El Gobierno de Canarias da un paso más en la regulación del juego. El Ejecutivo autonómico ultima un nuevo decreto que refuerza los controles de acceso para impedir la entrada de menores en salones recreativos y de apuestas, una de las principales preocupaciones en el ámbito social.
La norma, que ya ha iniciado su tramitación, establece cambios relevantes en el funcionamiento del sector. Los locales deberán contar obligatoriamente con un servicio de admisión que controle el acceso a las zonas donde se desarrollan actividades de juego.
Más control
El decreto introduce un instrumento de planificación único con el objetivo de acabar con la dispersión normativa. La intención es ofrecer mayor seguridad jurídica tanto a empresas como a usuarios, además de reforzar la supervisión ante los riesgos asociados al juego.
El Consejo de Gobierno ha acordado remitir al Parlamento la planificación incluida en el texto, cumpliendo con lo establecido en la Ley 8/2010 de juegos y apuestas en Canarias.
Cambios clave
La nueva regulación también actualiza normas anteriores. En concreto, revisa el decreto de 2012 sobre máquinas recreativas y de azar, adaptándolo a la evolución del sector y a las nuevas necesidades administrativas.

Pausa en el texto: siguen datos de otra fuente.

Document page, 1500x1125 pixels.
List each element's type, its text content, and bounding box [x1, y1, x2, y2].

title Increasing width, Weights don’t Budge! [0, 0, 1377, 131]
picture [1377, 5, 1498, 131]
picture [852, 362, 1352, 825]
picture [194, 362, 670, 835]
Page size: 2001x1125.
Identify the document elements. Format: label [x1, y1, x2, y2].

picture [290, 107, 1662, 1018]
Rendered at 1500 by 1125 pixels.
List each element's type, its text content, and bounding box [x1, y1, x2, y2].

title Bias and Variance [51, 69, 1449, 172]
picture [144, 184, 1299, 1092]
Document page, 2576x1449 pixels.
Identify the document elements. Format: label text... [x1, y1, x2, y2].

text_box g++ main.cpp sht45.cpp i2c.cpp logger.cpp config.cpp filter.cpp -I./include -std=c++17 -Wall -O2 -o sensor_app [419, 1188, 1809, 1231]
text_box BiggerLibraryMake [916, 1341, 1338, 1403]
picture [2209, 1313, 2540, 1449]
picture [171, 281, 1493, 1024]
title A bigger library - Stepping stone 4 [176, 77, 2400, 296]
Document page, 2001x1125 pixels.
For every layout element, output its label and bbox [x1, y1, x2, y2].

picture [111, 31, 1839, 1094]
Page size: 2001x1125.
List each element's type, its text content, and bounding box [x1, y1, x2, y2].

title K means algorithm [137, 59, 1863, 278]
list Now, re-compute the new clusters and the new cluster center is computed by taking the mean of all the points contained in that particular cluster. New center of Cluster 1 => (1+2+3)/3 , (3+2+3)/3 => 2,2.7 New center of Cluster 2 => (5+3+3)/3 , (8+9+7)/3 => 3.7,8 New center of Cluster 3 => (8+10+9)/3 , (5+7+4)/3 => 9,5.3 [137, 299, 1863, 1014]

Otro de los cambios relevantes afecta al Registro de Prohibidos de Acceso al Juego. A partir de ahora, las inscripciones tendrán carácter indefinido, aunque podrán cancelarse pasados seis meses desde su activación, reforzando así la protección de colectivos vulnerables.
Plan a cinco años
La planificación contemplada en la norma tendrá una vigencia inicial de cinco años, con posibilidad de prórroga por otros cinco en función de factores como la evolución demográfica o la situación socioeconómica.
Este decreto se suma a medidas recientes impulsadas por el Gobierno autonómico, como la Ley 2/2025 de protección de la infancia, que ya introdujo limitaciones a la concentración de locales de juego y reguló su distancia respecto a centros educativos.
El objetivo, según el Ejecutivo, es consolidar un modelo más seguro y controlado en Canarias, especialmente en lo relativo a la protección de menores frente a los riesgos del juego.